One of the biggest challenges with tech distraction, experts caution, is the sheer frequency of these electronic tools, with each e-mail, voicemail and text message demanding our instant attention. “It’s very distracting,” says Terry Wall of TG Wall Management Consulting in Washington Township. “When you even look at an e-mail, our tendency is, ‘I want to get rid of it now and therefore I’m going to deal with it now.’ And the fact is that it takes you away from what you were doing before. It hurts your concentration.” Adds Rosenberg, “There’s this expectation of this immediate response. ‘I sent you an e-mail 10 minutes ago. How come you haven’t gotten back to me!’”

Manage the Technology
There are strategies companies can implement to help their employees minimize tech distraction, including teaching them how to better manage the myriad electronic tools used to do their jobs. This includes training on the use of e-mail filtering options available with most e-mail software programs to categorize and prioritize messages.
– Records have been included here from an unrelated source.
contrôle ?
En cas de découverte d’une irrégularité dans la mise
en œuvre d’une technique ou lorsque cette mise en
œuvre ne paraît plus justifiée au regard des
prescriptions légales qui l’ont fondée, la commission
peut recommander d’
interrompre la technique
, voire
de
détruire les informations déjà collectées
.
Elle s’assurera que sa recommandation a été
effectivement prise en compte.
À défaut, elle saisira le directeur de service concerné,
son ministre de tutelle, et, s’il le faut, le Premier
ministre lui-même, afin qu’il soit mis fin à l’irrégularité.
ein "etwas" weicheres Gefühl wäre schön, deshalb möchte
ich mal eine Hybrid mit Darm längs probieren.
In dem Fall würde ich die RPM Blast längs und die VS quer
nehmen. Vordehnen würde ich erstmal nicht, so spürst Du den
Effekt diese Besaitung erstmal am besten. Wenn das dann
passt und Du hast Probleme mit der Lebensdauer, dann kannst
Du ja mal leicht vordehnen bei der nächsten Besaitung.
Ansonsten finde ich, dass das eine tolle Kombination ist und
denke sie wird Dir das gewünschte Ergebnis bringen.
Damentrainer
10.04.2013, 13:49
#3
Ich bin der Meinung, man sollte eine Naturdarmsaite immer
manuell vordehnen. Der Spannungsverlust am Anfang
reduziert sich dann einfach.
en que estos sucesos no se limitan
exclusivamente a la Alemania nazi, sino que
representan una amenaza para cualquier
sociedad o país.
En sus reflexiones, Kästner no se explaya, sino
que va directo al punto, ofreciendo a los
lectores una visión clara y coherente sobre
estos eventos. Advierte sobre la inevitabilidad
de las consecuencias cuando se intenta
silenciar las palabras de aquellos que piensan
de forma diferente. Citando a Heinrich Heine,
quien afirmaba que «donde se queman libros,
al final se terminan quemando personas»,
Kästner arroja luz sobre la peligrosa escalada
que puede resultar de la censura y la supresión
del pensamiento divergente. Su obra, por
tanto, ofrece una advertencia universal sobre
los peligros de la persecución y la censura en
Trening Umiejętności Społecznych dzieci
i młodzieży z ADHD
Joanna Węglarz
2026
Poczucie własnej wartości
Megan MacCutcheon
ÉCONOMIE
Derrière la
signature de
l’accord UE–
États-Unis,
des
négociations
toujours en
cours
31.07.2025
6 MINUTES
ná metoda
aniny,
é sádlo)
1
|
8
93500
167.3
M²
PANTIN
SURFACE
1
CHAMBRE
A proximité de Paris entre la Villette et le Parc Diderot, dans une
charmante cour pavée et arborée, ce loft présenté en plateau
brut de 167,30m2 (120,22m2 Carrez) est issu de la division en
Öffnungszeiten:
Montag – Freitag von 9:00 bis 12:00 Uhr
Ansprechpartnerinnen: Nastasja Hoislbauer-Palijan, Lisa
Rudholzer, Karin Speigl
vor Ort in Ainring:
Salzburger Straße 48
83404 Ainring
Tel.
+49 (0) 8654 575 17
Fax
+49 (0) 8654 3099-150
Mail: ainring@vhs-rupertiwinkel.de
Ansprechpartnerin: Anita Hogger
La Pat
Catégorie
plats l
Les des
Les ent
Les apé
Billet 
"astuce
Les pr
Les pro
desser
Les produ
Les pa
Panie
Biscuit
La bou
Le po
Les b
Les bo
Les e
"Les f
At Cooper University Hospital in Camden, employees are encouraged to categorize their e-mail messages and create separate folders for work that needs to be completed today versus items that can be done tomorrow. Additionally, Cooper employees use the task functionality within Microsoft Outlook to create various tasks for themselves with reminders that these need to be done on a certain day.
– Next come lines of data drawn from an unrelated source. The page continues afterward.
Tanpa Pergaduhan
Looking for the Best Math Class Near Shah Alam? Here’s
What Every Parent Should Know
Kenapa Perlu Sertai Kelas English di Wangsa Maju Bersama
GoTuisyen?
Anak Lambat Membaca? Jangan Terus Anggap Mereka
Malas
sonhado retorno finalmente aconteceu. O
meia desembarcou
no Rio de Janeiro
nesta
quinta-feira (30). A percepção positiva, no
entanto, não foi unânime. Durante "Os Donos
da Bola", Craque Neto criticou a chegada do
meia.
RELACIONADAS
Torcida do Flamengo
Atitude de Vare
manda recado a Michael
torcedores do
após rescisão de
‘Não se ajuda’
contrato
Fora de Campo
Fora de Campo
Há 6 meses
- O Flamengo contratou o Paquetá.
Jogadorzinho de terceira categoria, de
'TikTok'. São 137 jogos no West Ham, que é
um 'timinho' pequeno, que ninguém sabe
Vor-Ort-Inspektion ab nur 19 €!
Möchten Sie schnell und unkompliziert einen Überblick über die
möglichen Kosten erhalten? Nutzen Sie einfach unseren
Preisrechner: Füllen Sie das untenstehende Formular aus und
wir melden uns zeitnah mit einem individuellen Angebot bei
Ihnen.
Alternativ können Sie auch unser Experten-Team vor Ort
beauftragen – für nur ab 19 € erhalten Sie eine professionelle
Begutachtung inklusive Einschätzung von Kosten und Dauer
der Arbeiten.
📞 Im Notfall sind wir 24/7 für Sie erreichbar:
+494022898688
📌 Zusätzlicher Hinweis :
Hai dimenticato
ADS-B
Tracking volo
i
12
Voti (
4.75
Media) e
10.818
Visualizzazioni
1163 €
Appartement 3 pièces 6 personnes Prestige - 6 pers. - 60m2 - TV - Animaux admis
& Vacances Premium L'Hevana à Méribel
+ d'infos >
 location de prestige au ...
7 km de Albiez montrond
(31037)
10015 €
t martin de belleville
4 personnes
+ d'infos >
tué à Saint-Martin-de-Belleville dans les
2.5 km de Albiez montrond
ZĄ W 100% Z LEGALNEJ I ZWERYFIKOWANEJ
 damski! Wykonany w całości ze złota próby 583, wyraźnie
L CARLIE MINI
“We try to teach employees how to better utilize e-mail,” explains Phil Curran, Cooper’s chief information security officer. “For example, how to prioritize e-mail messages as they come in, how to better make use of their time. Just by dragging and dropping an e-mail into the task functionality within Outlook, they can create a task for themselves with reminders that this needs to get done on this day.” By using this categorization system, Curran successfully reads and categorizes the 400 plus e-mails he receives daily in just 45 minutes, filing his messages according to specific tasks such as meetings that require preparation, callbacks and follow-ups. Cooper’s IT department regularly conducts training classes on how to combat e-mail overload, and the health system has future plans to add such classes to its extensive technology training curriculum.
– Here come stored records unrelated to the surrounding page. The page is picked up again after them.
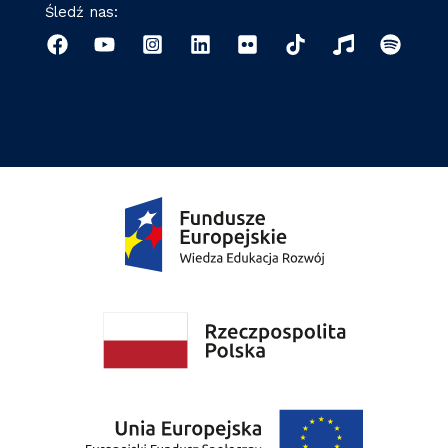
Śledź nas:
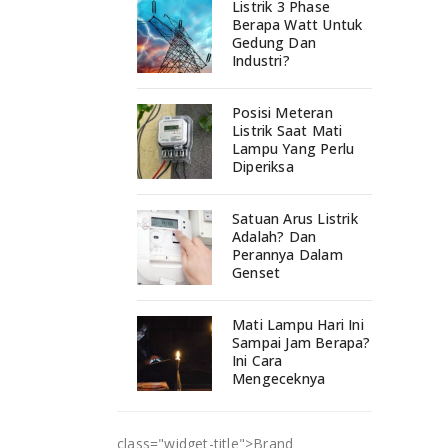
Listrik 3 Phase
Berapa Watt Untuk
Gedung Dan
Industri?
Posisi Meteran
Listrik Saat Mati
Lampu Yang Perlu
Diperiksa
Satuan Arus Listrik
Adalah? Dan
Perannya Dalam
Genset
Mati Lampu Hari Ini
Sampai Jam Berapa?
Ini Cara
Mengeceknya
class="widget-title">
Brand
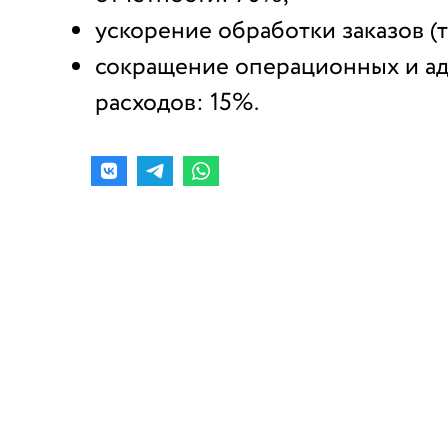
ускорение обработки заказов (
сокращение операционных и а
расходов: 15%.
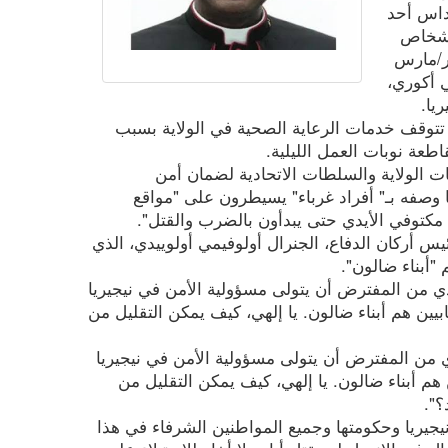
داس أحد
 أشخاص
ولى من يوم السبت 28 آذار/مارس
 أكوري،
يا.
تتوقف خدمات الرعاية الصحية في الولاية بسبب
طعة نوبات العمل الليلية.
ت الولاية والسلطات الاتحادية لضمان أمن
 وصفه بـ" أفراد غرباء" يسيطرون على "مواقع
 مكتوفي الأيدي حتى يبدأون بالضرب والقتل".
س أركان الدفاع، الجنرال أولوفيمي أولوييدي، الذي
"أبناء ضالون".
 من المفترض أن يتولى مسؤولية الأمن في نيجيريا
بيين هم أبناء ضالون. يا إلهي، كيف يمكن التقليل من
 من المفترض أن يتولى مسؤولية الأمن في نيجيريا
 هم أبناء ضالون. يا إلهي، كيف يمكن التقليل من
؟".
نيجيريا وحكومتها وجميع المواطنين الشرفاء في هذا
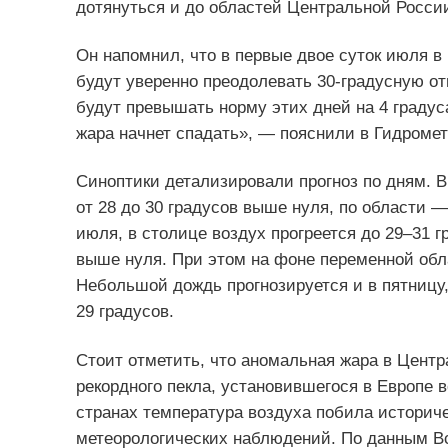
дотянуться и до областей Центральной России
Он напомнил, что в первые двое суток июля 
будут уверенно преодолевать 30-градусную от
будут превышать норму этих дней на 4 градус
жара начнет спадать», — пояснили в Гидроме
Синоптики детализировали прогноз по дням. В
от 28 до 30 градусов выше нуля, по области — 
июля, в столице воздух прогреется до 29–31 гр
выше нуля. При этом на фоне переменной обл
Небольшой дождь прогнозируется и в пятницу,
29 градусов.
Стоит отметить, что аномальная жара в Цент
рекордного пекла, установившегося в Европе 
странах температура воздуха побила историч
метеорологических наблюдений. По данным В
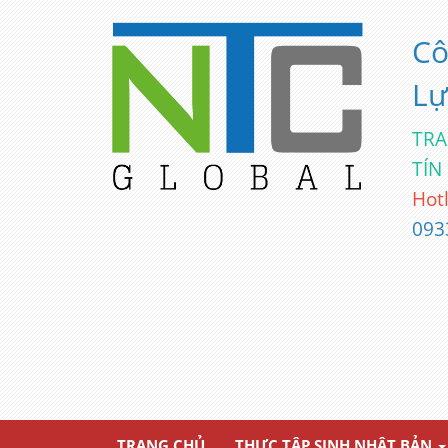
Cô
Lự
TRA
TÍN
Hotl
093
TRANG CHỦ
THỰC TẬP SINH NHẬT BẢN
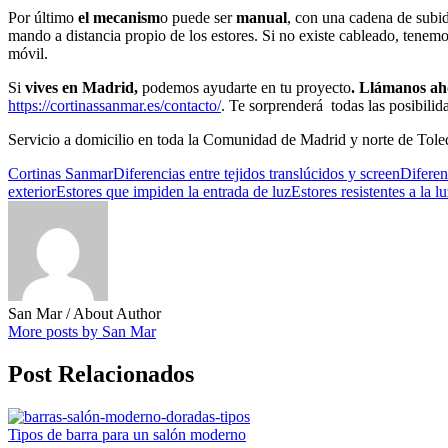
Por último
el mecanism
o puede ser
manual
, con una cadena de subi
mando a distancia propio de los estores. Si no existe cableado, tenem
móvil.
Si
vives en Madrid,
podemos ayudarte en tu proyecto
. Llámanos ah
https://cortinassanmar.es/contacto/
. Te sorprenderá todas las posibilid
Servicio a domicilio en toda la Comunidad de Madrid y norte de Tole
Cortinas Sanmar
Diferencias entre tejidos translúcidos y screen
Diferen
exterior
Estores que impiden la entrada de luz
Estores resistentes a la lu
San Mar
/ About Author
More posts by San Mar
Post Relacionados
Tipos de barra para un salón moderno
“The tools are there to manage the technology distractions, but companies and employees both need to make the time investment involved in using them effectively,” explains Taylor Adair, management consultant with Moorestown-based Miles Technologies. “As long as the companies are investing in the tool, they should also invest in the training to ensure that their employees get the maximum benefit from having the tool.”

Discipline is Key
The majority of tech distraction can be combated with sheer discipline on the part of the employee. For instance, Curran recommends workers check their e-mail only once every hour or every other hour and resist the urge to look at every one as it arrives. Depending on the nature of one’s job, some employees can up their productivity by only checking e-mails a few times per day, say in the morning, before lunch, and later in the afternoon.

At Team Builders Plus, Rosenberg encourages employees, if possible, to turn off their e-mail completely while they’re working on a critical task where they need to be 100 percent present. Other simple fixes merely involve turning off e-mail pop-up alerts or adjusting an instant messaging and texting status to “busy” so others do not expect an immediate reply.

Employees who demonstrate this discipline can greatly increase their productivity. “I think it’s making those employees much more productive because what it does is it allows you to control your availability to a degree that has never been possible,” says Adair.

Published (and copyrighted) in South Jersey Biz, Volume 2, Issue 3 (March, 2012).